Well...not quick so to speak. It took them 11 days to deliver it (may be they were coming from abroad thats why). However, they delivered within the espected delivery date, which was 28 June. I had to follow-up once, though.

No octroi etc was paid by me. Zilch.


----------



## nvrmndryo (Jun 29, 2011)

*ohk.Hope there won't be any octroi for me ! *
---------------------------------------------------------------------------------------
KeeP rOckiNg !!
---------------------------------------------------------------------------------------

sad news ,Infibeam called me today ,said they don't have z-5500 in stock , they can arrange me one from mumbai for extra money..if they don't have in stock y they have written in stock !! tht sucks !


----------



## mayanksharma (Jul 4, 2011)

MetallosaurusRex said:


> Well...the wait is over.
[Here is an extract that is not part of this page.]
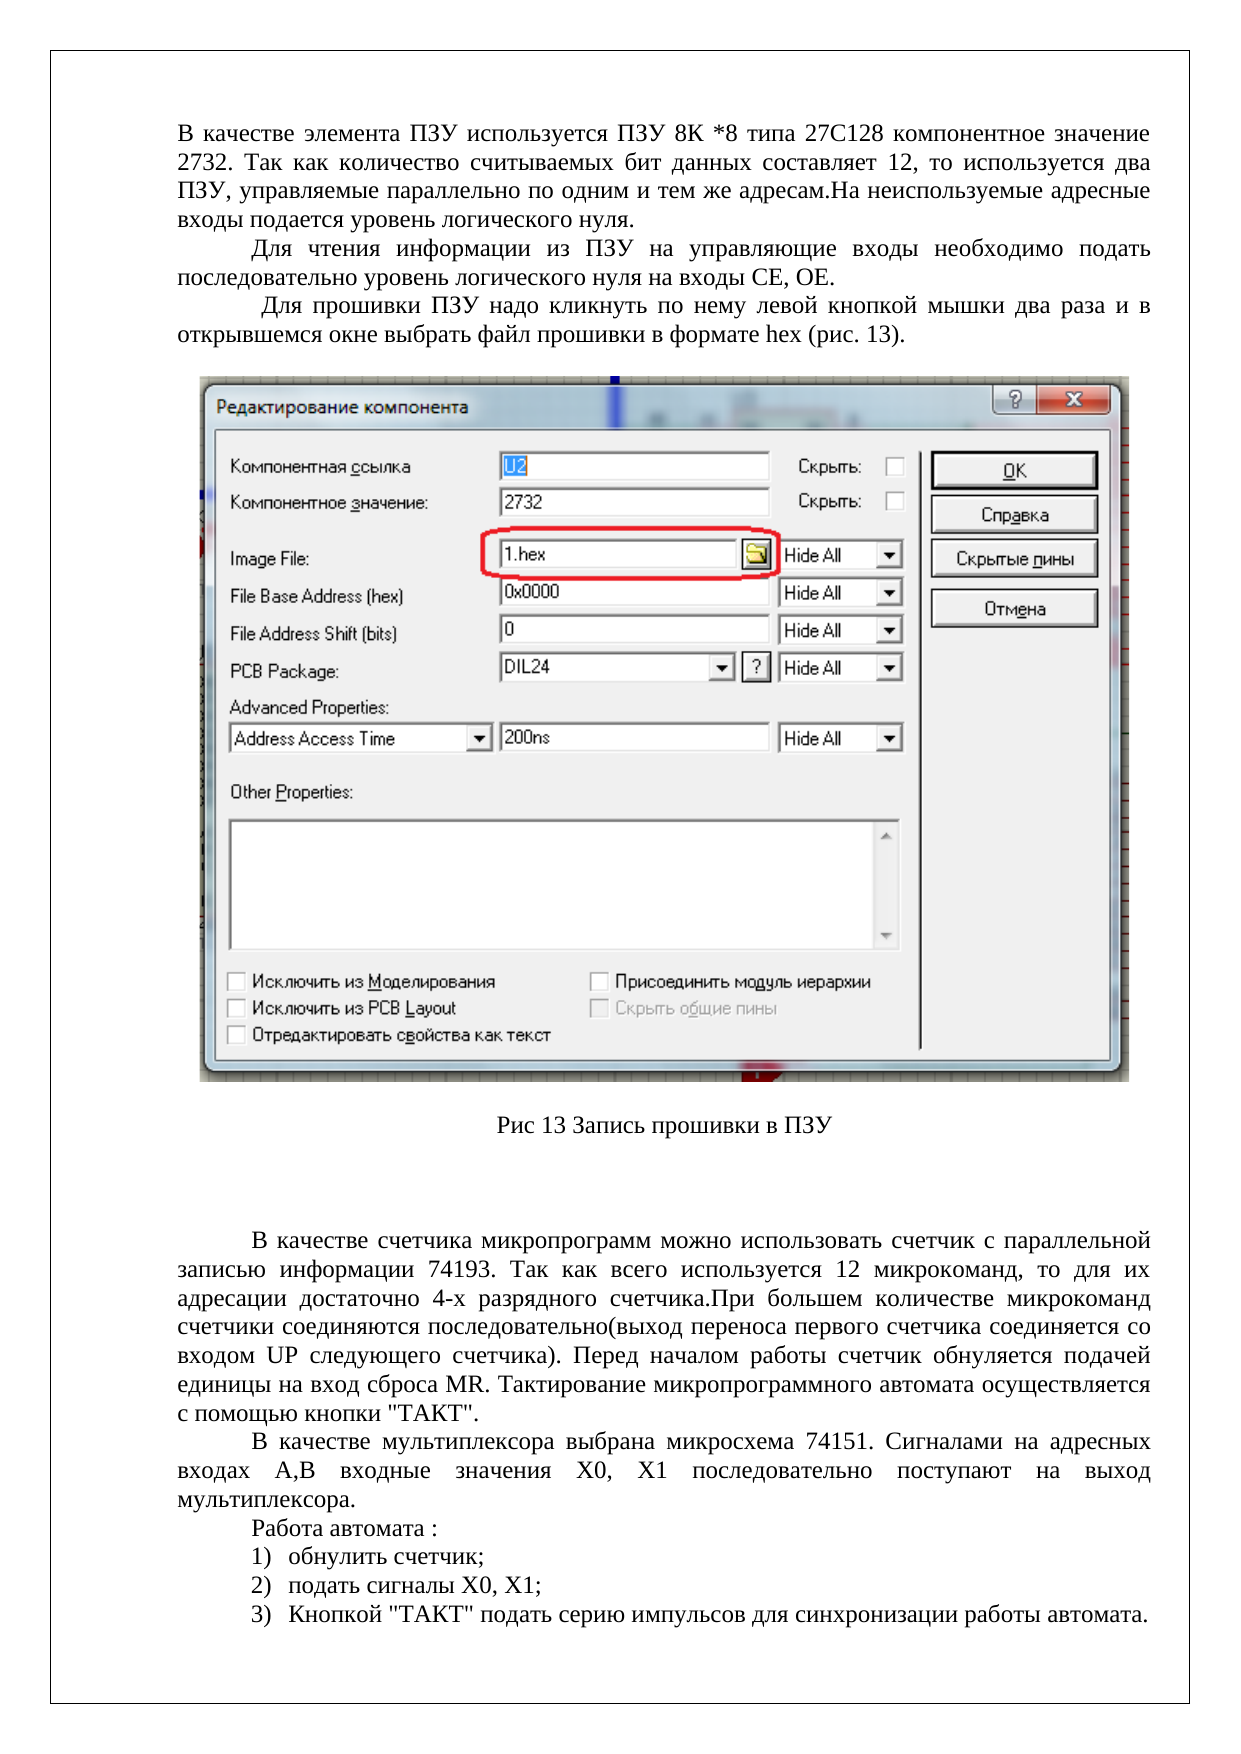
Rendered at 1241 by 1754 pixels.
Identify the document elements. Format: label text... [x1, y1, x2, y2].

My new Edifier S530 are here. And to up sum their sound quality in one word: EPIC.  \m/
> 
> Excellent reproduction even at high volumes, control over the bass to just set it right, channels have great clarity and sub-woofer a very dominating presence.
> 
> ...



Kudos for the purchase! 
Post a review or share the system specs please!


----------



## MetallosaurusRex (Jul 4, 2011)

aha...will surely do and post the link here!


----------